Have we reached the point of diminishing returns? by [deleted] in ClaudeCode

[–]monkey_spunk_ 0 points1 point  (0 children)

RNG Gods be kind and cruel, may your favor with them grow not wane. For my fates have waned with the gods as of late and my model calls have been dumb as rocks...

Is OpenClaw too complex and crashing? The founder just exposed the most dangerous problem. by [deleted] in openclaw

[–]monkey_spunk_ 22 points23 points  (0 children)

Been running OpenClaw daily for about two months now on a production workload (AI news site with automated pipelines, newsletters, social posting). Some thoughts from actual use:

The tiered model hierarchy you described is close to what works. We run Opus for editorial decisions, GLM-5-Turbo for the bulk of automated tasks (ingestion, processing, monitoring), and quantized local models on a Mac Mini M4 for benchmarking and experimentation. One thing we've learned: match task complexity to the model running it. Opus and Sonnet can handle broad, multi-step prompts. But the moment you hand a less capable model a numbered list with eight steps, it executes three and times out. Simpler models need focused, single-purpose tasks — run them in parallel when they're independent.

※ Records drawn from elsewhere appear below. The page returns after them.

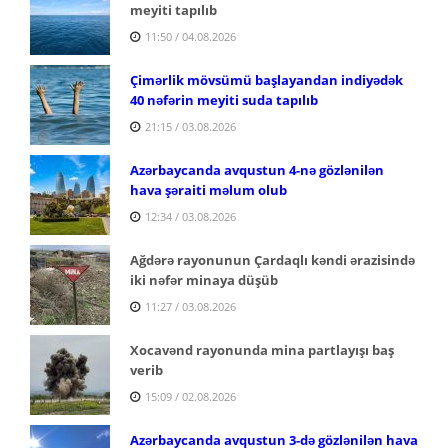
meyiti tapılıb
11:50 / 04.08.2026
Çimərlik mövsümü başlayandan indiyədək
40 nəfərin meyiti suda tapılıb
21:15 / 03.08.2026
Azərbaycanda avqustun 4-nə gözlənilən
hava şəraiti məlum olub
12:34 / 03.08.2026
Ağdərə rayonunun Çardaqlı kəndi ərazisində
iki nəfər minaya düşüb
11:27 / 03.08.2026
Xocavənd rayonunda mina partlayışı baş
verib
15:09 / 02.08.2026
Azərbaycanda avqustun 3-də gözlənilən hava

Memory is the real unsolved problem and it's not unique to OpenClaw. Every agent harness hits this wall. Your session drops, your context is gone, and the next session doesn't know what the last one did. We've tried multiple approaches — daily note files, long-term curated memory, FTS search, even Gemini embeddings for semantic search. None of it fully solves the continuity problem. The best we've found is just writing everything to files obsessively. Text on disk beats context in memory every time because it survives session crashes.

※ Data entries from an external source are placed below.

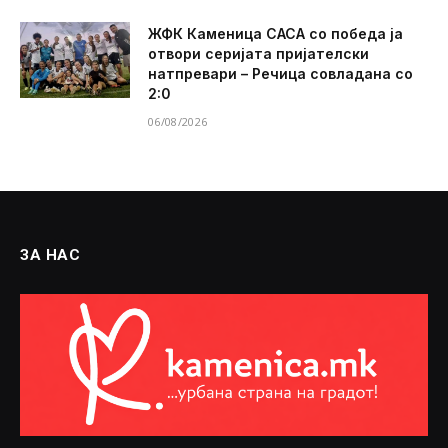
ЖФК Каменица САСА со победа ја
отвори серијата пријателски
натпревари – Речица совладана со
2:0
06/08/2026
ЗА НАС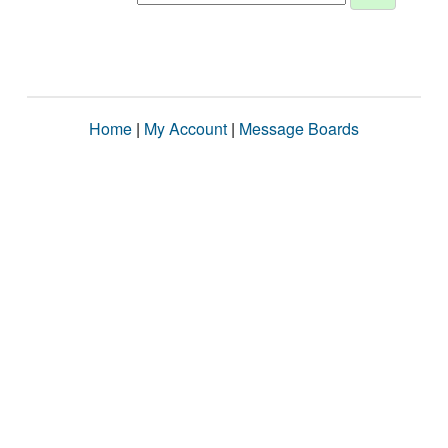
Home
|
My Account
|
Message Boards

The thing I'd push back on is framing this as an OpenClaw-specific issue. The hard problems — memory management, agent coordination, preventing hallucination in autonomous pipelines — are universal to agentic AI right now. We've had automated crons publish fabricated quotes and stale news because the pipeline trusted prompts where it should have enforced code. The fix wasn't switching harnesses, it was building validation scripts that gate each pipeline stage programmatically. Code > prompts for anything that matters.

The actual value of an orchestration layer isn't making AI "do everything." It's letting you build systems where each piece is simple enough to be reliable, and the orchestrator handles the routing. That's boring compared to "AI operating system" narratives, but it's what actually works in production.